WITH polling for seats on five of East Lancashire's councils taking place today, many voters may already be pre-judging the result - as yet another victory for the apathy. But it is an attitude that people would be rash to adopt this time round. For so much is at stake.

Not least is the drive by the British National Party to build on the toehold they have in the region. Out to exploit both apathy and disillusionment with the mainstream parties, they are fielding more than 20 candidates in three of the boroughs.

Will they succeed? They might if stay-at-home voters let them. And in Pendle, where the council is hung, and in the Ribble Valley, where no party has overall control, the BNP could end up holding the sway. At Burnley, scene of their British breakthrough last year, they are fielding candidates in all but two wards.

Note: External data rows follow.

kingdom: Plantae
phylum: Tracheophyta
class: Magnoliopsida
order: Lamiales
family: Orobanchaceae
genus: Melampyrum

The polls, then, will be a crucial test of how much East Lancashire voters reject or support the far right - or assists them by indifference.

Elsewhere in the region, there are other good reasons why apathy should not prevail. In Hyndburn, where control is held by a slender one-seat majority, a first-ever all-postal election aims to encourage more to participate in what, as a virtual straight fight between Conservatives and Labour, could be telling reflection of the political mood nationally.

And at Rossendale, the elections amount to a crucial opinion poll on the council's worst-in-Britain status and rocketing council tax bills, neither of which ought to be met by apathy.